While LEZs may have restricted times of operation, CAZs are intended to be 24/7. When the ultra-low emission zone (ULEZ) comes into effect in central London next April, it will effectively be a class D charging CAZ. From October 2020, when the same standards are extended to the whole of the current LEZ for buses and lorries, it will to all intents and purposes be a class B charging CAZ and from October 2021, the area within the North and South Circular Roads will upgrade to a class D zone with the remaining “doughnut” of the LEZ remaining a class B zone.

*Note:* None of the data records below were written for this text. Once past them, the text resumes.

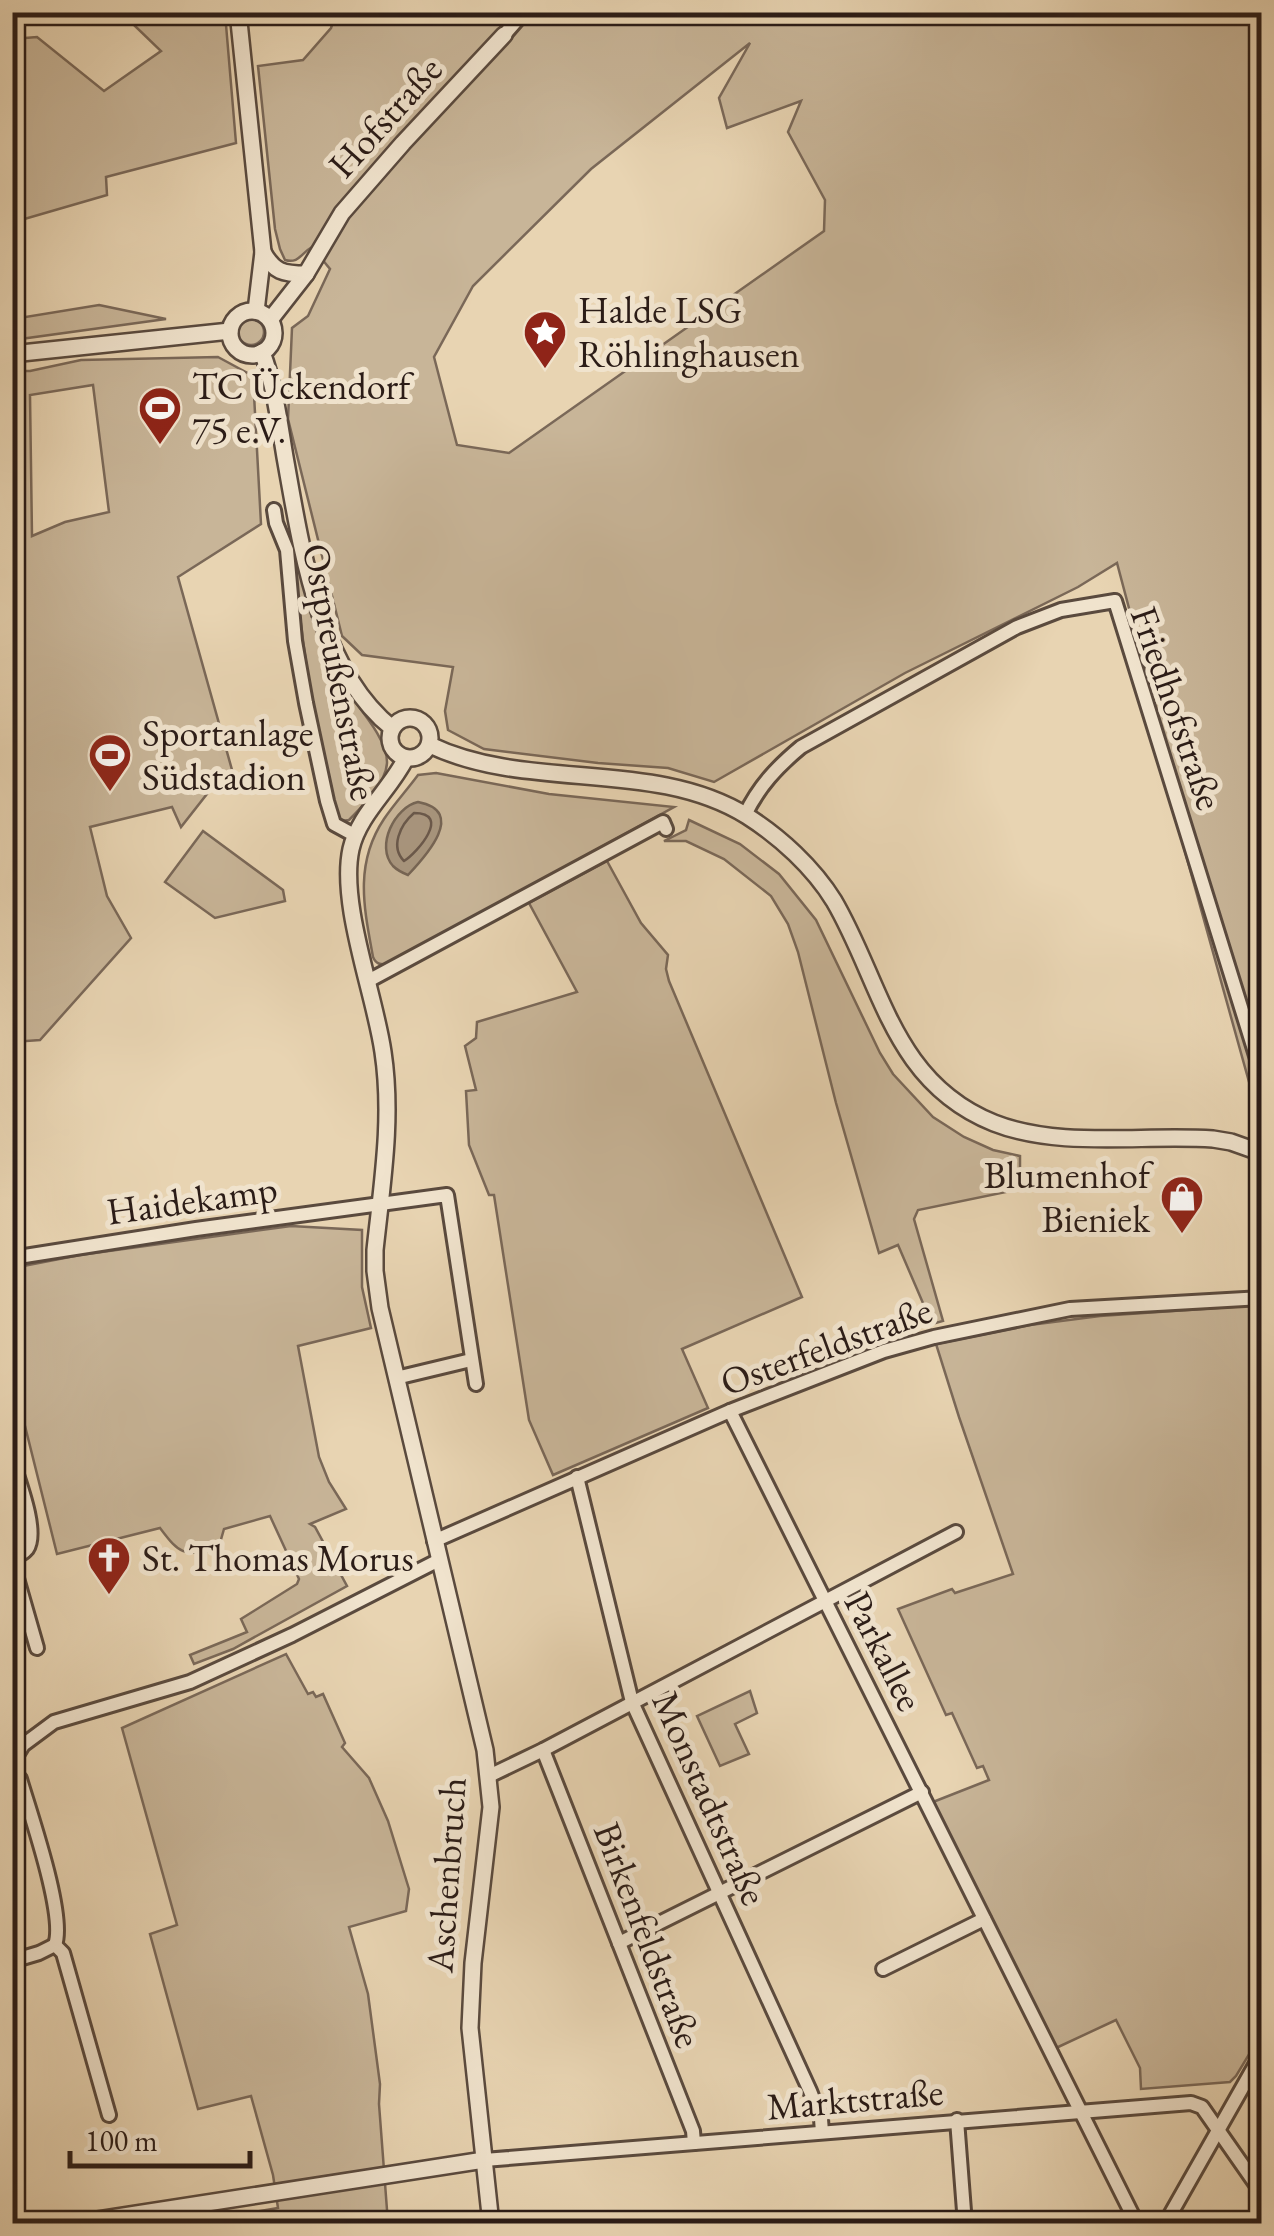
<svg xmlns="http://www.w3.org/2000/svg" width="1274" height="2236" viewBox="0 0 1274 2236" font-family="'EB Garamond',serif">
	<rect width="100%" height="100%" fill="#e8d4b2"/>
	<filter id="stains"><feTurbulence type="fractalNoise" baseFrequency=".002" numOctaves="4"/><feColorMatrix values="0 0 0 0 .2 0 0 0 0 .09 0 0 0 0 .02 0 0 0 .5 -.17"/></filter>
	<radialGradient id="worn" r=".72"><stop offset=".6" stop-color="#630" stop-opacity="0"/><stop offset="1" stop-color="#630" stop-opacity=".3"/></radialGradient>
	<!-- green -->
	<g fill="#c8b598" stroke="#7a6858" stroke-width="2.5" fill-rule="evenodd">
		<path d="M116,13h109l11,130 -130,34 1,18 -86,25h-8v-181l24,-2 67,54 57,-40 -27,-26z"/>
		<path d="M336,13h925v1112l-87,-313 8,-4 -65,-245 -39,24 -173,86 -191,109 -46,-14 -70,-5 -114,-14 -36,-19 -3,-19 8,-44 -91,-12 -20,-19 -54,-217 4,-91 16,-12 22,-47 -18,-22c-11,6 -13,17 -27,13l-5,-11 -5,-20 -17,-163 45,-6 28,-32zM750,43l-31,55 8,30 74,-27 -13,31 37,68 -1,31 -315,222 -52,-8 -23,-88 39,-71 118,-117z"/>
		<path d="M99,305l67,14 -153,21v-21z"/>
		<circle cx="251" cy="332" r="13"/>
		<path d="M218,357l35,19 8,148 -83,53 56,200 -16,3 -37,47 -9,-20 -82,20 17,69 24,42 -91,102 -27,2v-671h17l51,-11zM93,385l16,127 -44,10 -33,14 -2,-141z"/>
		<path d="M291,536h2c10,45 18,94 40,134 14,27 55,64 54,93 -1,20 -25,44 -38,57l-7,1 -4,-5c-27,-91 -37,-186 -47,-280z"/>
		<path d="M436,773l113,21 125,13 -286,157c-8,1 -12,0 -15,-7 -9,-49 -19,-93 11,-138 10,-15 23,-29 34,-44z"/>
		<path d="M689,820l51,24 39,30 37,46 64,133 13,21 40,43 31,20 29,13 27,6v33l-102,21 -4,9 29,102 -11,3 -34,-79 -19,8 -43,-150 -38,-151 -10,-28 -17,-28 -47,-37 -38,-18h-22l22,-11z"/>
		<path d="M203,831l80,59 2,11 -70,17 -50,-36z"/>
		<path d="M607,861l34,62 27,32 -2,14 3,12 133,316 -120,52 26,59 -155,67 -24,-55 -35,-225h-5l-20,-50 -3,-54 10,-1 -11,-44 11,-8 1,-16 100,-30 -48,-89z"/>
		<path d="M291,1226l71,4v57l9,41 -73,18 21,111 10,25 17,27 -36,15 5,3 32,59 -114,63 -39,15 -4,-9 57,-23 -6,-13 56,-35 2,-5 -29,-63 -46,13 -6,21c-35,5 -37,6 -58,-22l-103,26 -44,-176v-110l67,-13z"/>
		<path d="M1261,1305l1,728 -26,43 -6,6 -89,7 -1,-21 -24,-48 -60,28 -123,-246 56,-22 -6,-14 -6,2 -25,-55 -6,2 -48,-106 54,-20 3,4 58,-19 -54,-157 -23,-73 94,-19 70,-9z"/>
		<path d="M286,1654l22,40 5,-2 3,5 7,-3 22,49 -3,4 27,31 19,43 21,68 -3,22 -57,16 19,67 12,90 -1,20 9,119h-197l87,-15 -5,-33 -22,-79 -53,13 -48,-175 27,-9 -55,-197z"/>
		<path d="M750,1691l7,22 -22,11 14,30 -29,12 -23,-50z"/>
	</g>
	<!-- water -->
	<path fill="#a8957d" stroke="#766554" stroke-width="2.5" d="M418,802c49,9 8,54 -10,73 -5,-2 -11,-5 -15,-9 -18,-20 2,-59 25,-64z"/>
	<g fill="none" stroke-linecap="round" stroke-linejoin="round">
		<!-- shore -->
		<path stroke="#6a584a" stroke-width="2.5" d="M414,813c38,0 3,40 -10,48 -14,-14 -4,-36 10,-48z"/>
		<!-- minor casing -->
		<g stroke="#5a4a3e" stroke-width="18">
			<g id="minor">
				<path d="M504,35l20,-23"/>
				<path d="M274,510l2,13 11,27 8,91 11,62 21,98 7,23 22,12"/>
				<path d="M745,815c14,-29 32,-48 56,-68l216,-120 44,-17 54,-9 147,474"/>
				<path d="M368,981l295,-159 3,7"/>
				<path d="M12,1258l184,-29 251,-34 29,189"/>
				<path d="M396,1378l75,-18"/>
				<path d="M730,1411l407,813"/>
				<path d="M12,1460c6,19 27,72 15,89 -5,6 -8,6 -15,9"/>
				<path d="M577,1477l55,225 178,389 11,28 1,13"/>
				<path d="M434,1541l296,-130 154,-60 50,-14 136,-28 192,-11"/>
				<path d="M12,1561l25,87"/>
				<path d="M543,1750l150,381 1,12"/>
				<path d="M12,1763l11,-18 31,-23 136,-40 102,-47 147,-75"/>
				<path d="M12,1770l8,9c10,34 46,137 35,166"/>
				<path d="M489,1776l54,-26 413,-218"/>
				<path d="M619,1943l303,-151"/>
				<path d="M55,1945l8,8 46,162"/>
				<path d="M12,1961l27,-8 16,-8"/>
				<path d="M883,1969l101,-50"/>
				<path d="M957,2120l8,104"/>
				<path d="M484,2160l707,-57 11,4 60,86"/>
				<path d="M1165,2224l97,-171"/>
			</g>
		</g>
		<!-- tertiary casing -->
		<g stroke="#5a4a3e" stroke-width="20">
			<g id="tertiary">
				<path d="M238,12l25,240 -7,59"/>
				<path d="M263,252c11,20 20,22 43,22"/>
				<circle cx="252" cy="333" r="22"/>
				<path d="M270,320l36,-46 36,-61 61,-70 101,-108"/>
				<path d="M262,352c13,35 17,69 23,105 16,89 33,212 107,271"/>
				<path d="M12,354l218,-23"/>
				<circle cx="410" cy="738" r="20"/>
				<path d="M430,745c98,47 224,13 317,71 33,21 66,51 87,85 48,82 58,181 160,222 66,26 149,11 219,16l18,3 31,11"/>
				<path d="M406,758c-16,32 -47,56 -55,91 -12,55 24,146 32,203 10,66 -1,132 -8,198v21l5,37 105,442 6,57 -18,156 -3,65 21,196"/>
				<path d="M72,2224l412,-64"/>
			</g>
		</g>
		<!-- minor -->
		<use href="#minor" stroke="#f0e3cd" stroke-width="12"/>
		<!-- tertiary -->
		<use href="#tertiary" stroke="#f0e3cd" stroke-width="15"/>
	</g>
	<!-- icons -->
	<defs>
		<g id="sight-pin" transform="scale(2.25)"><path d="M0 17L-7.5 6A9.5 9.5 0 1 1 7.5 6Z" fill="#8f2418" stroke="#f0e3cd"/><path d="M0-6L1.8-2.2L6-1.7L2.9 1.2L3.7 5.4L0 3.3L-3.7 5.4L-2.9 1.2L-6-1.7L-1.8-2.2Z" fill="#fff"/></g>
		<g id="stadium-pin" transform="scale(2.25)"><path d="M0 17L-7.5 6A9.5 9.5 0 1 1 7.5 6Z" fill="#8f2418" stroke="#f0e3cd"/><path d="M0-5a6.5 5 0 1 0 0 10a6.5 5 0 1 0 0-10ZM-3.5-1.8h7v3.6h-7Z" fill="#fff"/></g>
		<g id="shop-pin" transform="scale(2.25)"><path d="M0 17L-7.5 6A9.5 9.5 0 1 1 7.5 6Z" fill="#8f2418" stroke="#f0e3cd"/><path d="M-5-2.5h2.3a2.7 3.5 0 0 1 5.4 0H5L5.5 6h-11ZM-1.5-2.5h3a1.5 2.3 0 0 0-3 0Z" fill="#fff"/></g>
		<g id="church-pin" transform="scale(2.25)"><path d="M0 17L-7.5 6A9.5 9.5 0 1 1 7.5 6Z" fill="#8f2418" stroke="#f0e3cd"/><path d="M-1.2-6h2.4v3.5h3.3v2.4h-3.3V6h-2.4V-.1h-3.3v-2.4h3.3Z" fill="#fff"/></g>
	</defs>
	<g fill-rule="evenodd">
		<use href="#sight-pin" x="545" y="332"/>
		<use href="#stadium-pin" x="160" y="408"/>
		<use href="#stadium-pin" x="110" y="755"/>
		<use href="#shop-pin" x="1182" y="1197"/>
		<use href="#church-pin" x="109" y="1558"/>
	</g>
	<g text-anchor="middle" stroke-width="10" stroke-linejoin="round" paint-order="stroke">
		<!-- street labels -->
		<g font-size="38" fill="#2b1c17" stroke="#f0e3cd">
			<text transform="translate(385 117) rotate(-48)" y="13">Hofstraße</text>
			<text transform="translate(340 672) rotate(79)" y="13">Ostpreußenstraße</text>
			<text transform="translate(1177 708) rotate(71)" y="13">Friedhofstraße</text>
			<text transform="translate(192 1200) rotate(-8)" y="13">Haidekamp</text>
			<text transform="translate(826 1346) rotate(-20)" y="13">Osterfeldstraße</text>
			<text transform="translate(884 1651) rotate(63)" y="13">Parkallee</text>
			<text transform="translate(710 1798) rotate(66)" y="13">Monstadtstraße</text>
			<text transform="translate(446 1875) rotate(-86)" y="13">Aschenbruch</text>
			<text transform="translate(648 1935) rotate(69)" y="13">Birkenfeldstraße</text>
			<text transform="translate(855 2099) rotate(-5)" y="13">Marktstraße</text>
		</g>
		<!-- poi labels -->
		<g font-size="38" fill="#2b1c17" stroke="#f0e3cd" text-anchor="start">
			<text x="578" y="323">Halde LSG<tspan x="578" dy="44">Röhlinghausen</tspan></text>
			<text x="192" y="399">TC Ückendorf<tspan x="192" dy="44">75 e.V.</tspan></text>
			<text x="142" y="746">Sportanlage<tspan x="142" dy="44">Südstadion</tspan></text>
			<text x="1150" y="1188" text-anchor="end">Blumenhof<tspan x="1150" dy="44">Bieniek</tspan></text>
			<text x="142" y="1571">St. Thomas Morus</text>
		</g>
	</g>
	<!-- margin -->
	<rect width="1274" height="2236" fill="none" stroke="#e8d4b2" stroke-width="50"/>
	<rect x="15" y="15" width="1244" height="2206" fill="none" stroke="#2b1c17" stroke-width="5"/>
	<rect x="25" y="25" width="1224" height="2186" fill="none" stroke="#2b1c17" stroke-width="2.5"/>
	<!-- scale -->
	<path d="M70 2151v15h180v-15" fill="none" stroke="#2b1c17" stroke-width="5"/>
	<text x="85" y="2151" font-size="30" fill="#2b1c17" stroke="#f0e3cd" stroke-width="8" paint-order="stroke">100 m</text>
	<rect width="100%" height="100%" filter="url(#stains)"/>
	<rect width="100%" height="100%" fill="url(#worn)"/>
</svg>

Full details of the London LEZ, ULEZ and the proposed changes are in the topic Environmental Restrictions on Vehicle Operation.

CAZs: the state of play

Of the five authorities directed to introduce CAZs, only three have so far announced clear plans. Birmingham proposes a class D charging zone within the Middle Ring Road and including the A38 Queensway, while Leeds and Southampton are both intending to introduce class B charging zones: city-wide in Southampton’s case, in the northern part of the city in Leeds. Derby and Nottingham are both proposing to use other means of achieving the necessary reductions.

This is a fluid situation and the Factsheet: UK Clean Air Zones will be updated from time to time with the latest developments.

Other measures

The London Borough of Hackney has introduced (since 3 September 2018) two Ultra-Low Emission Vehicle (ULEV) zones where access between the hours of 0700 to 1000 and 1600 to 1900 on weekdays will be restricted to vehicles emitting less than 75gm/km CO2 — effectively a ban on heavy vehicles as the FTA has noted, although the A1202 that separates the two zones is not included.

Oxford is planning to go even further in 2022 with a zero emissions zone and a complete ban on all diesel and petrol vehicles. It will at first affect only some (unspecified) vehicle types but will extend to all vehicles in 2035.

What can operators do?

Trunking operations are relatively unaffected at the time this feature is published. However, those operators within urban areas have a choice. They can either:

  • continue to operate older vehicles up to their planned replacement date and accept that they may have to pay a fee to use them in certain areas

    or

  • accelerate their replacement with latest Euro VI standard vehicles, perhaps with hybrid power units and/or using alternative fuels. Considerations of corporate social responsibility may play a part in this decision but at its heart will be a straightforward economic decision on the relative costs of the options. Unfortunately, haulage operators do not seem to have the same range of incentives to do this that bus operators do.

A more drastic solution in some cases might involve an effective rearrangement of the whole operating methodology along lines that have been suggested for a long time. This involves breaking bulk at the edge of an urban area and using smaller vehicles for the final stage of the journey. This will enable the use of ULEVs to universal benefit.